**Study text**

[XML-SIG] outputting non-ascii strings
Martin v. Loewis
martin@v.loewis.de
23 May 2002 08:44:50 +0200
Matt Patterson <matt@reprocessed.org> writes:
> The other thing that's cropped up now - using Juergen's suggestion to
> use stream.write(ustring.encode('utf-8')), which works a treat, decodes
> all the entities in the text, so I now have free-floating ampersands and
> angle brackets, where before I had entities. I do have typographer's
> quotes still :-)
>
> Is there an easy way around this problem? I've looked through my Python
> books (Learning Python, Programming Python, Python and XML) and can't
> find a comprehensive treatment of this issue - if there is one I'd like
> to know, please! Is there a good place to go and look for such
> documentation?
I'm not sure what issue you are referrring to, here?
Are you saying that,
- when using XML library functions to generate XML, it will produce
ampersands and angle brackets which are not markup? That would be a
bug; please report details.
- when using your own custom XML generating functions, you see such
things? You may use xml.sax.saxutils.escape to replace them with
the built-in entity references.
- with your custom writeback routines, you see more "literal"
characters in the output text than you originally had in the input
document, and you want them all back, exactly where they used to be?
This is not possible. You have the option of searching the output
strings yourself, and either writing character references or entity
references where appropriate.
Regards,
Martin

**Record excerpts**
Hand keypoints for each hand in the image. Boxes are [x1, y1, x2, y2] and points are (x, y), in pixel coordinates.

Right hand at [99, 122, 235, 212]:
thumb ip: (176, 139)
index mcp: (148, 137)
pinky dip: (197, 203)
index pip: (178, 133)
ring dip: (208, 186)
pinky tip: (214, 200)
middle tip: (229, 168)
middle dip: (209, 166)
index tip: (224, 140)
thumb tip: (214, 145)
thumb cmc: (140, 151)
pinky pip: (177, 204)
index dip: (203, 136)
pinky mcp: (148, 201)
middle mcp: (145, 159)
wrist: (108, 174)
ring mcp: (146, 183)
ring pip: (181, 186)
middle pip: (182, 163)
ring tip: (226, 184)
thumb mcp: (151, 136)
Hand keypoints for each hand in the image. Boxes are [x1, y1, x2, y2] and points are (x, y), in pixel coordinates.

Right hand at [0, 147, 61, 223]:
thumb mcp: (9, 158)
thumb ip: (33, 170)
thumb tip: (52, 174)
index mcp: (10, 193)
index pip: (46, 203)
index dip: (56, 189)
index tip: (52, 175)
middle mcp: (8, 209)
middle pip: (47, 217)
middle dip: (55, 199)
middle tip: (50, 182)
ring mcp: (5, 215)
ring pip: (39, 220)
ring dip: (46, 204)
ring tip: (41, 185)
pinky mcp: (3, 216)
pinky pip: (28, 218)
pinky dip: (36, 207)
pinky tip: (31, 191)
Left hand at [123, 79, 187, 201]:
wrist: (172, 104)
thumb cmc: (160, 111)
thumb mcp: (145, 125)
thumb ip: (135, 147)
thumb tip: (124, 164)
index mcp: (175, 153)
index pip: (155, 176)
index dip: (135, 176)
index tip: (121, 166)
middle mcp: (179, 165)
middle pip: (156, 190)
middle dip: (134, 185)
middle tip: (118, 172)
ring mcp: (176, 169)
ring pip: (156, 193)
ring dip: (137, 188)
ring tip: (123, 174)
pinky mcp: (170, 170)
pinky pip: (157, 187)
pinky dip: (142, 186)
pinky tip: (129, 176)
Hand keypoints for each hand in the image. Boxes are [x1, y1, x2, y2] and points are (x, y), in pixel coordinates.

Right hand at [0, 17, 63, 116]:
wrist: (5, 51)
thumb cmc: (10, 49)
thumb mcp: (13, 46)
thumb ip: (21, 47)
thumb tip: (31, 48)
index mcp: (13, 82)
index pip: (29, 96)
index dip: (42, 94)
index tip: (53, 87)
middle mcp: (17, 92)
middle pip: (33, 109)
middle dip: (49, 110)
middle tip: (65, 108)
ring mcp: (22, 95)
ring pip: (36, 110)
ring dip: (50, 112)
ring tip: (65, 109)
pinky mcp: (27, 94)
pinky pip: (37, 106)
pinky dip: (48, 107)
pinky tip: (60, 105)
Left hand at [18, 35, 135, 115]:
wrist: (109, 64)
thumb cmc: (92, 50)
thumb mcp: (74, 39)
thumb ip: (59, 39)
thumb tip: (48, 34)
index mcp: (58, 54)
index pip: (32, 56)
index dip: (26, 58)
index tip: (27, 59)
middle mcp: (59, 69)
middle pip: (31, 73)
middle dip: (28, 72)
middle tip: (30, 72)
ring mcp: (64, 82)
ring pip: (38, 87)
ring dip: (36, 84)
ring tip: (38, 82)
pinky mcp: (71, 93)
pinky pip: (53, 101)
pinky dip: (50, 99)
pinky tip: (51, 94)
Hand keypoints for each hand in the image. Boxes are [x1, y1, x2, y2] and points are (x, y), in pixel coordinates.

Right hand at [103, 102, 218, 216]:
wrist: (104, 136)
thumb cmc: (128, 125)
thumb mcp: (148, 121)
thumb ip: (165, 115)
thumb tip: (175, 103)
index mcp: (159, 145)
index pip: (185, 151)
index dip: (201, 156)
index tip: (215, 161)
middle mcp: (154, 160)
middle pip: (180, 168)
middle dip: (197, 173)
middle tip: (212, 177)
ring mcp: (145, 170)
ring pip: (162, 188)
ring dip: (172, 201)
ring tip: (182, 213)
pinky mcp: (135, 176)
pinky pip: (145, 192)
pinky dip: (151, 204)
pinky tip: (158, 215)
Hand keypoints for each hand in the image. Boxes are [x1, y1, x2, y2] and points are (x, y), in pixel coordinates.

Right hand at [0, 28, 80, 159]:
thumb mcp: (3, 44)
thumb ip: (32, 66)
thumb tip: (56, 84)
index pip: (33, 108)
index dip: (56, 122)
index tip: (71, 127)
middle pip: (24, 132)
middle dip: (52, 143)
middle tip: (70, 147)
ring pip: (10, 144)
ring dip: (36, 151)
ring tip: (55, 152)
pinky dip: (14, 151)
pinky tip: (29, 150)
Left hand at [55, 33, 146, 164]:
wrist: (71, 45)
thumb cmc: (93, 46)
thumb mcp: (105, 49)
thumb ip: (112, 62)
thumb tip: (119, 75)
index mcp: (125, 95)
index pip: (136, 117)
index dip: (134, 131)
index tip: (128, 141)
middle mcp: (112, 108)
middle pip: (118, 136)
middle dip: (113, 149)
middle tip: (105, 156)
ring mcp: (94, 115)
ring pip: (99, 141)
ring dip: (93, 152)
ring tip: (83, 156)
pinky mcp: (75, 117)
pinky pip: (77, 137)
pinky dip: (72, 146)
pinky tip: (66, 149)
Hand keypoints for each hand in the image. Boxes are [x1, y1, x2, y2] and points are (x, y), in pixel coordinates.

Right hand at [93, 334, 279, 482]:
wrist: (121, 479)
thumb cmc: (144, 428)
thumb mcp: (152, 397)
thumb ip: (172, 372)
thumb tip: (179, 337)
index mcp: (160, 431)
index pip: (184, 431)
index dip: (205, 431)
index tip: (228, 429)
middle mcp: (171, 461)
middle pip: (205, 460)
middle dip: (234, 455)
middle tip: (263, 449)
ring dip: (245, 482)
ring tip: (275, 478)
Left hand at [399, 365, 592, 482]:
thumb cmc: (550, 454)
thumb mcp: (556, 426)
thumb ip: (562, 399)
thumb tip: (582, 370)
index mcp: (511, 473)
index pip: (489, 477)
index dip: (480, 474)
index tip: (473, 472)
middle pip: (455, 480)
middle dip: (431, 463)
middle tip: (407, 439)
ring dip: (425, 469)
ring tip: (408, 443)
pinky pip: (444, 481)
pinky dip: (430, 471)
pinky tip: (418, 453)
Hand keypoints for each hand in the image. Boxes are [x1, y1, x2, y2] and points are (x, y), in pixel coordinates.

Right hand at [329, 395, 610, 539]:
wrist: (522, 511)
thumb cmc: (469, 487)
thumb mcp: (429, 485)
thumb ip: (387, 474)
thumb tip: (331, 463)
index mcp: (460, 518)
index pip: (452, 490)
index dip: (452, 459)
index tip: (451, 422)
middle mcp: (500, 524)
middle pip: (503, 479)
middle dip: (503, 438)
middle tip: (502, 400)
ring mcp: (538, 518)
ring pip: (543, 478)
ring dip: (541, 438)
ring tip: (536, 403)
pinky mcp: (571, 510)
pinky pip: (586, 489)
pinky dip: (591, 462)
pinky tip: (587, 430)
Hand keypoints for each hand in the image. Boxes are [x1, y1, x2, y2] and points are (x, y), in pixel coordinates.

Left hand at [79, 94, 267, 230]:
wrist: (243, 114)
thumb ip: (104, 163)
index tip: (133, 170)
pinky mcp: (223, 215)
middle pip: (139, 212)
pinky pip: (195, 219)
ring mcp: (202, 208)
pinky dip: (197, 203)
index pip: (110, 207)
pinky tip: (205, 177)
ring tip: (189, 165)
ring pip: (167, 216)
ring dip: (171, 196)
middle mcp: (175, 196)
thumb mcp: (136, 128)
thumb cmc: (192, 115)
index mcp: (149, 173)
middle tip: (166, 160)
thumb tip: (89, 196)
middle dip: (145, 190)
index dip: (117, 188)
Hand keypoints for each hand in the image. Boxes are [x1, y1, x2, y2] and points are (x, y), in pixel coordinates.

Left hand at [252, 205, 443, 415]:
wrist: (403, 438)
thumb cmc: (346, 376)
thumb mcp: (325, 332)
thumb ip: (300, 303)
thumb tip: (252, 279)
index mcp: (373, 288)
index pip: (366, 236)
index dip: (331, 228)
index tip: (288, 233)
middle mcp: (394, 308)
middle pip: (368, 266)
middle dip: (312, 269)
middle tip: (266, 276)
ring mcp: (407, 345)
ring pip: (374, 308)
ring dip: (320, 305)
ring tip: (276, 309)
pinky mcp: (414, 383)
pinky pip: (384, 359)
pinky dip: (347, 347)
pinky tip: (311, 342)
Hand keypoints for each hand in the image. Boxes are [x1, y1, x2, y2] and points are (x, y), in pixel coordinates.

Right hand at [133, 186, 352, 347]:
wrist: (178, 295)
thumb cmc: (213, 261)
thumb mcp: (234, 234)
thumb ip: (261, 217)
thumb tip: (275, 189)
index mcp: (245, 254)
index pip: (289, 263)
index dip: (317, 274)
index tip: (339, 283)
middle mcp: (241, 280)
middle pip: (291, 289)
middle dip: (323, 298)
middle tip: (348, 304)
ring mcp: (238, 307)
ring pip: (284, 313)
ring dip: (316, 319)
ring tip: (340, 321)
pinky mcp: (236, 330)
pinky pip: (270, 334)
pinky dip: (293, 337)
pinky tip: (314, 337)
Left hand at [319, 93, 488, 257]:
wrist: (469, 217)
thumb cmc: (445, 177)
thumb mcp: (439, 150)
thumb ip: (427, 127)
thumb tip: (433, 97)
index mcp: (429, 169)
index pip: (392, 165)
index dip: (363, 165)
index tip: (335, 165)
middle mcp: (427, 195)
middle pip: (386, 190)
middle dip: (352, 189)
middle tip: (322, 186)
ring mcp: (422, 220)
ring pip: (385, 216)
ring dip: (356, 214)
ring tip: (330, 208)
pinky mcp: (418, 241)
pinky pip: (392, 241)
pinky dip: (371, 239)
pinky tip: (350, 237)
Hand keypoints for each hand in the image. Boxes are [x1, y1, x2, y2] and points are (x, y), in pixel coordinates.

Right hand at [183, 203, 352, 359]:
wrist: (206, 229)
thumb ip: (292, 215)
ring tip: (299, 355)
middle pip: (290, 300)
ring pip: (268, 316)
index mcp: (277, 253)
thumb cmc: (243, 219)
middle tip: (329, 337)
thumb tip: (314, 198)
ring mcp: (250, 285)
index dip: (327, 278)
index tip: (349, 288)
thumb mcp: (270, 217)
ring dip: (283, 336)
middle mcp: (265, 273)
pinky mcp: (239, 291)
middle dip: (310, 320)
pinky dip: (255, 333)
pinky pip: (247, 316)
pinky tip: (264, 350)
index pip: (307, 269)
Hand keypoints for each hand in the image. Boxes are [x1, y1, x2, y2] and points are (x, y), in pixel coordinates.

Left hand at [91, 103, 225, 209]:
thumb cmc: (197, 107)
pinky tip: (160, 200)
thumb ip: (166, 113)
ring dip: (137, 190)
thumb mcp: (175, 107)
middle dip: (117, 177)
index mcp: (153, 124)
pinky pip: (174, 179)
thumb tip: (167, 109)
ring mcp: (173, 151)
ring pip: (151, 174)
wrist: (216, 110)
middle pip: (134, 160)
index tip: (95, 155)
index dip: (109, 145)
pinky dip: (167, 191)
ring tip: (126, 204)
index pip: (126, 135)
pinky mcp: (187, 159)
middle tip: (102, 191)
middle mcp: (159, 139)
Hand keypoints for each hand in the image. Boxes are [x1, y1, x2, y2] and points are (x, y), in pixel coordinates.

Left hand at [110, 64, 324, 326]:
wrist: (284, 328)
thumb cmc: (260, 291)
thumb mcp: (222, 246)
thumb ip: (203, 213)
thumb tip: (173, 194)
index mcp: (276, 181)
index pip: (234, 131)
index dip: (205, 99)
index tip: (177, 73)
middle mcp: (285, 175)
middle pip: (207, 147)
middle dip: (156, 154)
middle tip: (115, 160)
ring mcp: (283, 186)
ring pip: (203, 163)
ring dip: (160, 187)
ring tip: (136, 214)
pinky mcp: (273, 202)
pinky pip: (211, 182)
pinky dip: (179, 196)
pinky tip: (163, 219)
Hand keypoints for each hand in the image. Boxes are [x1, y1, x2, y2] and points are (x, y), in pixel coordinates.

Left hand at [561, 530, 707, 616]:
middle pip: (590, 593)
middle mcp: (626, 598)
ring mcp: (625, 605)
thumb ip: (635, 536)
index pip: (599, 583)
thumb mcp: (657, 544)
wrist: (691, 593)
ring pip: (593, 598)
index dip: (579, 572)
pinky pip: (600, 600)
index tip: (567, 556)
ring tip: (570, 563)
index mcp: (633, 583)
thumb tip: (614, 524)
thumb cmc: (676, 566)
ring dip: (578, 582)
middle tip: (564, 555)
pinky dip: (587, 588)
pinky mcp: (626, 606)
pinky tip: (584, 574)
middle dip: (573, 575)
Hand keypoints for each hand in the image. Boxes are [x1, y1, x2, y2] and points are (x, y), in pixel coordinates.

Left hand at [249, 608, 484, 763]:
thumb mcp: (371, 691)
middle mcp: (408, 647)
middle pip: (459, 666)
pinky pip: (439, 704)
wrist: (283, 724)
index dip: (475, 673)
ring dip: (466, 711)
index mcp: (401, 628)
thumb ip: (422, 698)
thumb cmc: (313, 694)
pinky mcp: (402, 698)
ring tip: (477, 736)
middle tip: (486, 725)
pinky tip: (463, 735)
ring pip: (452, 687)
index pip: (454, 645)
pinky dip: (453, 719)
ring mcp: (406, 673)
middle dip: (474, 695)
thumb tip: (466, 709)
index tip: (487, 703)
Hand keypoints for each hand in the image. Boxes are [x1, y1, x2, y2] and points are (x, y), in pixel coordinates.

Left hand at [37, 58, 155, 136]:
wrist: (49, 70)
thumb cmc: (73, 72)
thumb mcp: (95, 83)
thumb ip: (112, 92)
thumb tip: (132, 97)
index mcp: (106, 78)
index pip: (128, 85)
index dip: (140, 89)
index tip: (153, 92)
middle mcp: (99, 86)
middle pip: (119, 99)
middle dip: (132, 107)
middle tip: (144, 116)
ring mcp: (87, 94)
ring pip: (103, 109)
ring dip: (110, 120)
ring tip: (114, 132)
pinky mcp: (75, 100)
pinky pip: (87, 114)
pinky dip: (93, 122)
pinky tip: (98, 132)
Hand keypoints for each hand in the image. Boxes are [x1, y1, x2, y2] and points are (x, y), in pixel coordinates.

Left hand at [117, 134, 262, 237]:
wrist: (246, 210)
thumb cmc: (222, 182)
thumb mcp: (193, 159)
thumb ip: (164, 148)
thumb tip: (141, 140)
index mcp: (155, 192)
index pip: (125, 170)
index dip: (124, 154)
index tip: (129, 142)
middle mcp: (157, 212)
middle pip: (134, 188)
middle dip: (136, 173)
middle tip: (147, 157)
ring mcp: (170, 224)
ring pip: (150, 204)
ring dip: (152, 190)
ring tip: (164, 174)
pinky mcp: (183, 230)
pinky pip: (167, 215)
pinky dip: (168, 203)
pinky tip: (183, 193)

**Work request 1**
Write out the part of the XML-SIG post starting at "Are you saying" and ending at "used to be?".
**Work request 2**
List every Python book title named in the XML-SIG post.
Rely only on the XML-SIG post about outputting non-ASCII strings.

**Output 1**
Are you saying that,
- when using XML library functions to generate XML, it will produce
ampersands and angle brackets which are not markup? That would be a
bug; please report details.
- when using your own custom XML generating functions, you see such
things? You may use xml.sax.saxutils.escape to replace them with
the built-in entity references.
- with your custom writeback routines, you see more "literal"
characters in the output text than you originally had in the input
document, and you want them all back, exactly where they used to be?

**Output 2**
Learning Python
Programming Python
Python and XML